I was also curious about kicks. The keyboard's kick was anemic on the bass end, but had a decent midrange presence. So that became a rhythm to break up the sound into a rhythm progression. Something more...ah yes, the true bass kick on the 1 and 3 beats; I had a song with two bass drums.

And then one thing lead to another; vocals...that's really my voice singing the repeated words "Come with me...to the shores of Tripoli." I don't remember where the words came from; they just flowed. In afterthought, it became fitting, because though I wanted to convey a sense of getting away from it all, the shoreline city of Tripoli was the scene of intense and bloody battles during World War II. Thousands died there, and somehow it becomes the destination for escape in this song. But in the "Long Drive Home" concept, this was to be a love song. Well, with the heavy connotations of the destination weighing down on the romantic idea, it put the song into a new spin. Good love gone warlike.

I came to like the track more, and the more I liked, the more I added. It had the vocals, so it needed the melody track to mirror the vocals. I recorded that on the PSS-470 and dug the sound, but it needed something special. Well, Cool Edit 95 has a feature called "brainwave synchronization", which does funny, pseudoscientific things to stereo sounds in the goal of "modulating your brain waves" into a state of relaxation, concentration, or alertness. Sensory science aside, what it did to sounds in the "alpha waves" settings really, really brought the sound out of the speakers and filled the soundstage with the smoothest vibe. I was in love.

Then, the bassline; it needed a riding, rolling bassline, dry but rich. And then somewhere in the playback, I started hearing overtones, and those overtones made a new part necessary. They sang the notes that I'd later supplement with the flute. The monotonic chord structure of the song necessitated more and more of the smooth stuff, so the vocoded vocals were born from the main vocal loop modulated with the melody loop. Smooth, smooth, smooth.

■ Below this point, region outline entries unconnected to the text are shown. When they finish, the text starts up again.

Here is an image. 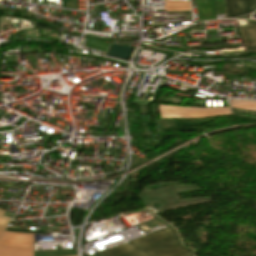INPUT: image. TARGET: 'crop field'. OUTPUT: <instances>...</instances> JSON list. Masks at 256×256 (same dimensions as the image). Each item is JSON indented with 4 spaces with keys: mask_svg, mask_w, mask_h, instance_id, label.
<instances>
[{
    "mask_svg": "<svg viewBox=\"0 0 256 256\" xmlns=\"http://www.w3.org/2000/svg\"><path fill=\"white\" fill-rule=\"evenodd\" d=\"M91 256H193L170 227Z\"/></svg>",
    "mask_w": 256,
    "mask_h": 256,
    "instance_id": "obj_1",
    "label": "crop field"
},
{
    "mask_svg": "<svg viewBox=\"0 0 256 256\" xmlns=\"http://www.w3.org/2000/svg\"><path fill=\"white\" fill-rule=\"evenodd\" d=\"M0 249L33 251V248H27V247H12V246H5V245H0Z\"/></svg>",
    "mask_w": 256,
    "mask_h": 256,
    "instance_id": "obj_8",
    "label": "crop field"
},
{
    "mask_svg": "<svg viewBox=\"0 0 256 256\" xmlns=\"http://www.w3.org/2000/svg\"><path fill=\"white\" fill-rule=\"evenodd\" d=\"M7 231L20 232V233H44L43 231H21V230H15V229H10V228H8Z\"/></svg>",
    "mask_w": 256,
    "mask_h": 256,
    "instance_id": "obj_10",
    "label": "crop field"
},
{
    "mask_svg": "<svg viewBox=\"0 0 256 256\" xmlns=\"http://www.w3.org/2000/svg\"><path fill=\"white\" fill-rule=\"evenodd\" d=\"M190 11L189 3L166 1L165 12Z\"/></svg>",
    "mask_w": 256,
    "mask_h": 256,
    "instance_id": "obj_5",
    "label": "crop field"
},
{
    "mask_svg": "<svg viewBox=\"0 0 256 256\" xmlns=\"http://www.w3.org/2000/svg\"><path fill=\"white\" fill-rule=\"evenodd\" d=\"M227 18H234L256 10V0H225Z\"/></svg>",
    "mask_w": 256,
    "mask_h": 256,
    "instance_id": "obj_2",
    "label": "crop field"
},
{
    "mask_svg": "<svg viewBox=\"0 0 256 256\" xmlns=\"http://www.w3.org/2000/svg\"><path fill=\"white\" fill-rule=\"evenodd\" d=\"M4 210H0V232L3 233L5 228L8 226L11 218H7L2 216L4 214Z\"/></svg>",
    "mask_w": 256,
    "mask_h": 256,
    "instance_id": "obj_7",
    "label": "crop field"
},
{
    "mask_svg": "<svg viewBox=\"0 0 256 256\" xmlns=\"http://www.w3.org/2000/svg\"><path fill=\"white\" fill-rule=\"evenodd\" d=\"M0 256H33V252L0 250Z\"/></svg>",
    "mask_w": 256,
    "mask_h": 256,
    "instance_id": "obj_6",
    "label": "crop field"
},
{
    "mask_svg": "<svg viewBox=\"0 0 256 256\" xmlns=\"http://www.w3.org/2000/svg\"><path fill=\"white\" fill-rule=\"evenodd\" d=\"M0 239L20 241V242H33V234H19V233L4 232V234L1 236Z\"/></svg>",
    "mask_w": 256,
    "mask_h": 256,
    "instance_id": "obj_4",
    "label": "crop field"
},
{
    "mask_svg": "<svg viewBox=\"0 0 256 256\" xmlns=\"http://www.w3.org/2000/svg\"><path fill=\"white\" fill-rule=\"evenodd\" d=\"M246 65H250V64H246ZM250 66H256V65H250Z\"/></svg>",
    "mask_w": 256,
    "mask_h": 256,
    "instance_id": "obj_12",
    "label": "crop field"
},
{
    "mask_svg": "<svg viewBox=\"0 0 256 256\" xmlns=\"http://www.w3.org/2000/svg\"><path fill=\"white\" fill-rule=\"evenodd\" d=\"M248 27L239 28L247 45L248 53H256V23L247 22Z\"/></svg>",
    "mask_w": 256,
    "mask_h": 256,
    "instance_id": "obj_3",
    "label": "crop field"
},
{
    "mask_svg": "<svg viewBox=\"0 0 256 256\" xmlns=\"http://www.w3.org/2000/svg\"><path fill=\"white\" fill-rule=\"evenodd\" d=\"M214 119H203V120H176V123H188V122H199V121H211Z\"/></svg>",
    "mask_w": 256,
    "mask_h": 256,
    "instance_id": "obj_9",
    "label": "crop field"
},
{
    "mask_svg": "<svg viewBox=\"0 0 256 256\" xmlns=\"http://www.w3.org/2000/svg\"><path fill=\"white\" fill-rule=\"evenodd\" d=\"M241 59H252V60H256V57L241 58Z\"/></svg>",
    "mask_w": 256,
    "mask_h": 256,
    "instance_id": "obj_11",
    "label": "crop field"
}]
</instances>
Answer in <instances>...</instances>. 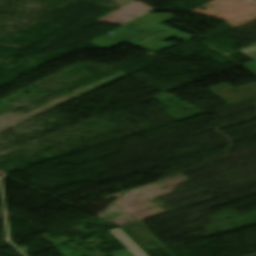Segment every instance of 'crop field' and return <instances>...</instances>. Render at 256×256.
Returning a JSON list of instances; mask_svg holds the SVG:
<instances>
[{
	"label": "crop field",
	"instance_id": "crop-field-1",
	"mask_svg": "<svg viewBox=\"0 0 256 256\" xmlns=\"http://www.w3.org/2000/svg\"><path fill=\"white\" fill-rule=\"evenodd\" d=\"M110 232L135 256H148L135 242H133L121 229Z\"/></svg>",
	"mask_w": 256,
	"mask_h": 256
},
{
	"label": "crop field",
	"instance_id": "crop-field-2",
	"mask_svg": "<svg viewBox=\"0 0 256 256\" xmlns=\"http://www.w3.org/2000/svg\"><path fill=\"white\" fill-rule=\"evenodd\" d=\"M244 55L256 61V45L240 51Z\"/></svg>",
	"mask_w": 256,
	"mask_h": 256
},
{
	"label": "crop field",
	"instance_id": "crop-field-3",
	"mask_svg": "<svg viewBox=\"0 0 256 256\" xmlns=\"http://www.w3.org/2000/svg\"><path fill=\"white\" fill-rule=\"evenodd\" d=\"M112 256H134L128 250L112 252L110 253Z\"/></svg>",
	"mask_w": 256,
	"mask_h": 256
},
{
	"label": "crop field",
	"instance_id": "crop-field-4",
	"mask_svg": "<svg viewBox=\"0 0 256 256\" xmlns=\"http://www.w3.org/2000/svg\"><path fill=\"white\" fill-rule=\"evenodd\" d=\"M157 29H159V28H153V29H151V30H149V31H147V32H145V33H143V34H141V35H139V36H137V37H135V38H133V39L127 41L126 43H129V42H131V41H133V40H135V39H137V38H140V37H142V36H144V35H146V34H148V33L153 32V31H155V30H157Z\"/></svg>",
	"mask_w": 256,
	"mask_h": 256
}]
</instances>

Finally, it made itself known to me: this song was to be polished into a largely European electronica vibe. I heard Kraftwerk. I heard BBC sci-fi soundtracks. I heard German new wave and the late night songs of my youth. I heard a synthetic choir singing "Aaahhh". The quiet part in the middle, with the sub-bass breakdown like a thunder storm on the distant sea, followed by the snap back into the fullness of sound hammered it home; this was a song about strong love in trouble.